Kimmelman, the architecture critic for the Times, points out that “The art of architecture requires not just making attractive buildings but providing citizens with generous, creative, open, inviting public spaces.”
I was born in Los Angeles and lived in a neighborhood, not far from a few shops but there was no public square nearby. When I moved to Portland, Oregon to begin teaching, once again I began living in neighborhoods that didn’t have a community gathering place.
It was only recently that I moved to an area in town where there are two public squares: one with a rock-water fountain that becomes a crowded wading pool in the summer; the other a natural garden with native plants. Both are occupied only during late spring and summer months and neither is the kind of public gathering place like the agora of ancient Greece or the piazzas in every town in Italy.
I have friends who live in the suburbs, about two miles from the nearest town in a cluster of homes set back about a mile from an eight lane freeway. Each time I visit, I am struck by the vast differences between their neighborhood and mine. The homogeneity of theirs is conspicuous, with every building a home and every home a garage, garden and shake roof.
There are no buses, apartment houses, or coffee-houses nearby. Most of the homes scattered about the hillside in their suburban setting face away from the street. There are no sidewalks and it is rare to see anything like the sort of social life there that is everywhere along the sidewalks of my urban neighborhood.
Each time I visit Italy, I am struck by the lively public socializing on the streets in the neighborhood in Florence that has almost become my second home. The people there greet each other with great warmth. The owners stand outside their shops in order to better converse with those who own the shops across the way.

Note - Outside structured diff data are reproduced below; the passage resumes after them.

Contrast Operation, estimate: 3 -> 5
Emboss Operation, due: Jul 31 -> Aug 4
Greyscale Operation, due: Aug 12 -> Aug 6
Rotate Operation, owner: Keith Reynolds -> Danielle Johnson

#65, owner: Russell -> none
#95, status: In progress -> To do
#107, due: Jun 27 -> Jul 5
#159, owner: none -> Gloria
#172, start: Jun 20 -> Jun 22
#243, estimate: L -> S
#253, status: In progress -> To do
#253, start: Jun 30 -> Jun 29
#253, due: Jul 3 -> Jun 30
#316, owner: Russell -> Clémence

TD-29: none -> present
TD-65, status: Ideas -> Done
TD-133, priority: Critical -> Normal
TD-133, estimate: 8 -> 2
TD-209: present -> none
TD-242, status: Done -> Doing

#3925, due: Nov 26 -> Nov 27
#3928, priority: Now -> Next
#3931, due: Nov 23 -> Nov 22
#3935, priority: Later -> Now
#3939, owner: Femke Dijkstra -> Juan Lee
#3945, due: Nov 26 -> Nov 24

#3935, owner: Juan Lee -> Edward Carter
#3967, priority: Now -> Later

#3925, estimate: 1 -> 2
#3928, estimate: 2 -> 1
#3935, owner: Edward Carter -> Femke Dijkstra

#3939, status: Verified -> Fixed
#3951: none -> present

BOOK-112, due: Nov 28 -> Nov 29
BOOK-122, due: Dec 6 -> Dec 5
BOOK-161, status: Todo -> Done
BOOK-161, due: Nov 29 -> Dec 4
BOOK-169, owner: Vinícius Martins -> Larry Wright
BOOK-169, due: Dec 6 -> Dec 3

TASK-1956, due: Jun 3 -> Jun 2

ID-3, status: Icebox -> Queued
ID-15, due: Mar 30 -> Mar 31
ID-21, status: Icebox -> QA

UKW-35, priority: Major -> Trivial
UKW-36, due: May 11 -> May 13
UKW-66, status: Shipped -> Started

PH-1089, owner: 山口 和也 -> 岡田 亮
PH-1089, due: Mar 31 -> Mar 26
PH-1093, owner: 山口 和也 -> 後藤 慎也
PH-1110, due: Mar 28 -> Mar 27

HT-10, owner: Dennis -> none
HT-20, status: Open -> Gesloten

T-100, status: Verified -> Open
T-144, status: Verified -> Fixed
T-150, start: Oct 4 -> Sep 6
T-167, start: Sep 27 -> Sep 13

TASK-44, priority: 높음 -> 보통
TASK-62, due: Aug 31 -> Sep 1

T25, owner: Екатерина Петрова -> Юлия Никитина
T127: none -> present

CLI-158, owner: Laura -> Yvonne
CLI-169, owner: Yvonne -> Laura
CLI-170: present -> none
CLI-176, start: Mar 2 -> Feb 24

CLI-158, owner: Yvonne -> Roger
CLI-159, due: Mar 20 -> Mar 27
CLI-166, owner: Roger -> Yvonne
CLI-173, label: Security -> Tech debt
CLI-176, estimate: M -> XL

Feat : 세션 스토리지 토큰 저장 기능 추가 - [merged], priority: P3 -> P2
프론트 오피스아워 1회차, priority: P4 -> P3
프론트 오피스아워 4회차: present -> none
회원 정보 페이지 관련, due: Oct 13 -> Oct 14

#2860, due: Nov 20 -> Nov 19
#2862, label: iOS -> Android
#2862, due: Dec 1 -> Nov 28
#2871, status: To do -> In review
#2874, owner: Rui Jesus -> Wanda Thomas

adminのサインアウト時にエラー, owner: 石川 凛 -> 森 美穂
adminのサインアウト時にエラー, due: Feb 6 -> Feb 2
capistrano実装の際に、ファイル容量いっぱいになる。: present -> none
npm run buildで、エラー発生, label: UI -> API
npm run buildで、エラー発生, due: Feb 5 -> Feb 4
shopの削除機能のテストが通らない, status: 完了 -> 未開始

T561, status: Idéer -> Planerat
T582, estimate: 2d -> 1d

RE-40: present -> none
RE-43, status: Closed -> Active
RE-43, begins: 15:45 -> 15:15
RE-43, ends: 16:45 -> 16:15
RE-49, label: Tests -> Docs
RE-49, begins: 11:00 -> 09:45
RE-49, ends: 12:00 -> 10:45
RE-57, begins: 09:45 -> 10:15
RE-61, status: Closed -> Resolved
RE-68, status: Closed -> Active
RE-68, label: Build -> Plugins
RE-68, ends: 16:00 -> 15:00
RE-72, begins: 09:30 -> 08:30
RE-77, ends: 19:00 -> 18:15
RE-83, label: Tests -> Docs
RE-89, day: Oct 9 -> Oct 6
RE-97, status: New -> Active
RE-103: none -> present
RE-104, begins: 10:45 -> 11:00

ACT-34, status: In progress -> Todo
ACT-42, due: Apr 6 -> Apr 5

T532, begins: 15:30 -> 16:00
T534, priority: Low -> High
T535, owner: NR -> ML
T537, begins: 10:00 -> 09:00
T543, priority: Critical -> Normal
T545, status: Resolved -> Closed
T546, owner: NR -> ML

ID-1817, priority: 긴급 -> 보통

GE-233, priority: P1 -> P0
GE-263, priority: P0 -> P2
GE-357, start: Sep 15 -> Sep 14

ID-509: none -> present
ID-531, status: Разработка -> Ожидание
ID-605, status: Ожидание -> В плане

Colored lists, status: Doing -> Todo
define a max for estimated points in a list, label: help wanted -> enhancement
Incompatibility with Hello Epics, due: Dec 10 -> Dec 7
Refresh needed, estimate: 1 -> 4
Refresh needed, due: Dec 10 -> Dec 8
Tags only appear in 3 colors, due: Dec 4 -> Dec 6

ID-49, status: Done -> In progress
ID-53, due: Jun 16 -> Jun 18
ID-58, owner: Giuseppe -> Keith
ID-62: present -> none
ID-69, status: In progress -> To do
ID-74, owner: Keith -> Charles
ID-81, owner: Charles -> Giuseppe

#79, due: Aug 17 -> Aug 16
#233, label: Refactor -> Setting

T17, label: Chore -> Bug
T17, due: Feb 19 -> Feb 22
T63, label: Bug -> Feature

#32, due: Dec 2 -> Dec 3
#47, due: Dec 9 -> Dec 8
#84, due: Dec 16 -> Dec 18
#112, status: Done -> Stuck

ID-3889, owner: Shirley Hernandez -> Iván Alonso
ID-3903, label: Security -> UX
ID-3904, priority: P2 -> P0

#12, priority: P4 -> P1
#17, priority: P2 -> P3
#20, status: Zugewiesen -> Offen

I doubt that the rarity of such encounters in America is because Italians are more outgoing than we are. Rather I think it has more to do with almost haphazard way their cities have evolved over the centuries and the resulting relationship of the buildings to the street. The frequent socializing of the Italians occurs because their cities naturally invite fortuitous meetings between individuals as they stroll along the sidewalks or meet their friends in their neighborhood piazza. Richard Goodwin writes:
Now in Florence, when the air is red with the summer sunset and the campaniles begin to sound vespers and the day's work is done, everyone collects in the piazzas. The steps of Santa Maria del Fiore swarm with men of every rank and every class; artisans, merchants, teachers, arts, doctors, technicians, poets, scholars. A thousand minds, a thousand arguments; a lively intermingling of questions, problems, news of the latest happening, jokes; an inexhaustible play of language and thought, a vibrant curiosity; the changeable temper of a thousand spirits by whom every object of discussion is broken into an infinity of sense and significantions--all these spring into being, and then are spent. And this is the pleasure of the Florentine public.
In his book, Intimate Anonymity, Hillel Schocken defines a city as: "a fixed place where people can form relations with others at various levels of intimacy, while remaining entirely anonymous." Schocken argues that a city should make it possible for individuals to have contact with a variety of people from whom they can choose their intimates. He concludes his essay by noting: "The future of urbanism lies in the understanding that the city is a human event, not a sculpture."
I am sure this is the secret to the design of all good cities and the neighborhoods within them. It is surely the secret of my neighborhood in Portland and why, through the relationships that I form here, some of which are personal, others entirely anonymous, I have become rather attached to it.
Oh, that the winter in the far north of this land was a little shorter and the days were a little sunnier, warmer and not so rainy.